Your task. Without the pictures, return each record as it appears.

Dataset excerpts.
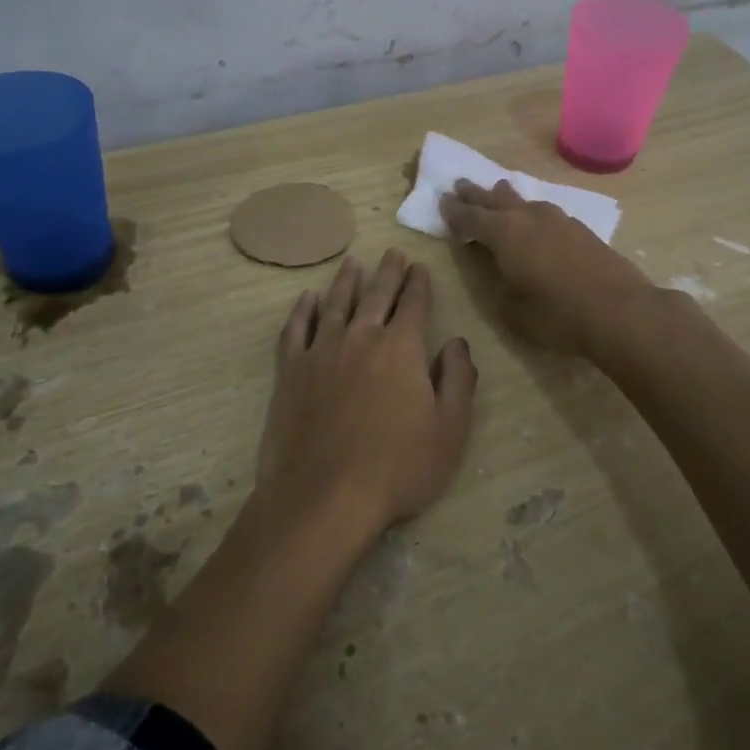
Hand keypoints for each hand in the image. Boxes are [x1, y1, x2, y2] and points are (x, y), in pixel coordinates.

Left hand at [254, 250, 478, 539]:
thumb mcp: (449, 430)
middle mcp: (361, 337)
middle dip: (388, 272)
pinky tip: (308, 299)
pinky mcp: (291, 370)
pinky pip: (296, 329)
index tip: (420, 267)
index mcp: (402, 348)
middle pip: (377, 295)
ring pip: (336, 304)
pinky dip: (303, 310)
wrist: (324, 495)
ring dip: (346, 281)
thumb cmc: (397, 467)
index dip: (419, 284)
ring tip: (353, 263)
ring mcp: (322, 351)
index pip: (414, 304)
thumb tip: (458, 343)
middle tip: (393, 254)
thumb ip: (458, 380)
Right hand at [440, 180, 651, 352]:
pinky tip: (535, 216)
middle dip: (476, 194)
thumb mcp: (511, 309)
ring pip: (524, 201)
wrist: (620, 311)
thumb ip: (497, 282)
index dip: (454, 212)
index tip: (442, 201)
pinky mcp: (580, 229)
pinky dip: (531, 211)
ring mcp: (558, 219)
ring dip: (506, 197)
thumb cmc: (557, 315)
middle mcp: (528, 217)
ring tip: (497, 190)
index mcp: (504, 233)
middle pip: (495, 199)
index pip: (470, 217)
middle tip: (460, 184)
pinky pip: (545, 211)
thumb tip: (497, 267)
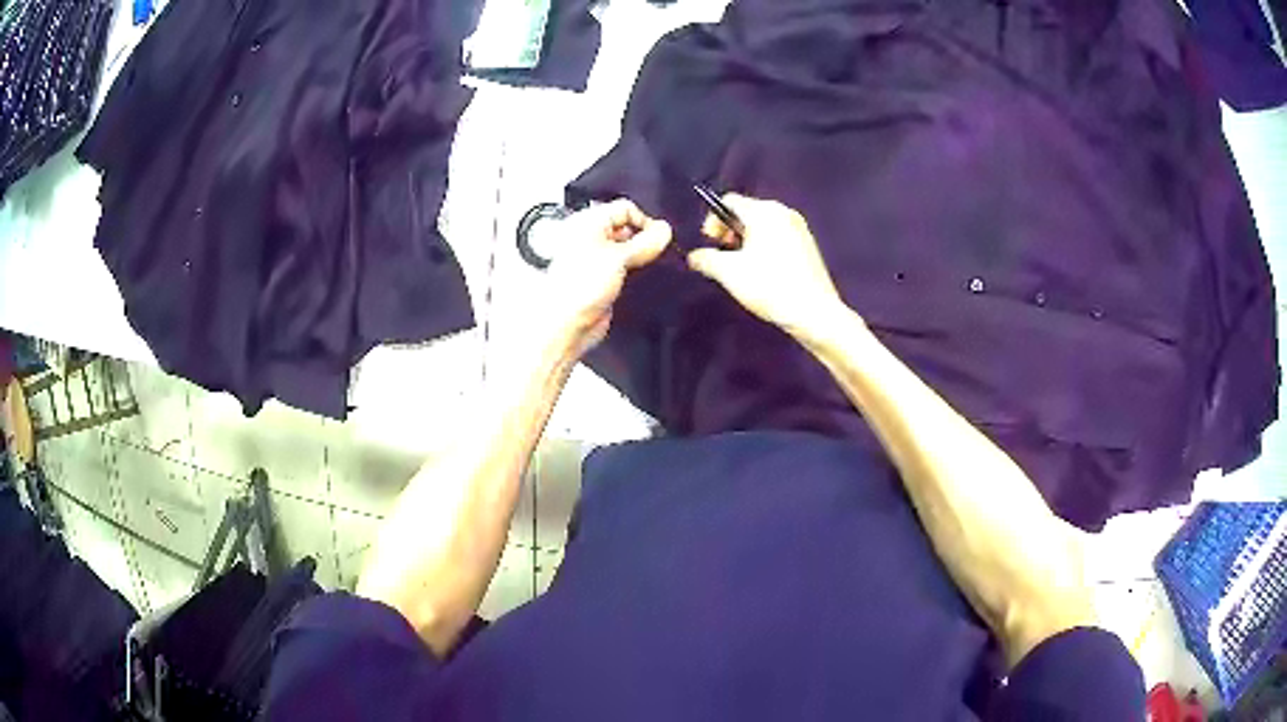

Answer for the task.
Hand keypoints for each hand in the image. Boxes are [x1, y1, x2, y2] and points are (x, y), in pixel coordinates.

Left hand at [254, 250, 478, 539]:
thumb mcp: (449, 430)
middle mcp: (361, 337)
middle dip: (388, 272)
pinky tip: (308, 299)
pinky mcp: (291, 370)
pinky pip: (296, 329)
index tip: (420, 267)
index mcp: (402, 348)
middle pip: (377, 295)
ring pip: (336, 304)
pinky dip: (303, 310)
wrist: (324, 495)
ring dip: (346, 281)
thumb cmc: (397, 467)
index dip: (419, 284)
ring tip: (353, 263)
ring mcp: (322, 351)
index pip: (414, 304)
thumb tip: (458, 343)
middle tip: (393, 254)
thumb ip: (458, 380)
Right hand at [440, 180, 651, 352]:
pinky tip: (535, 216)
middle dip: (476, 194)
thumb mcp: (511, 309)
ring pip: (524, 201)
wrist: (620, 311)
thumb ip: (497, 282)
index dip: (454, 212)
index tip: (442, 201)
pinky mcp: (580, 229)
pinky dip: (531, 211)
ring mcp: (558, 219)
ring dip: (506, 197)
thumb cmc: (557, 315)
middle mcp: (528, 217)
ring tip: (497, 190)
index mcp: (504, 233)
middle pip: (495, 199)
index pip: (470, 217)
middle tip: (460, 184)
pinky pip: (545, 211)
thumb tip: (497, 267)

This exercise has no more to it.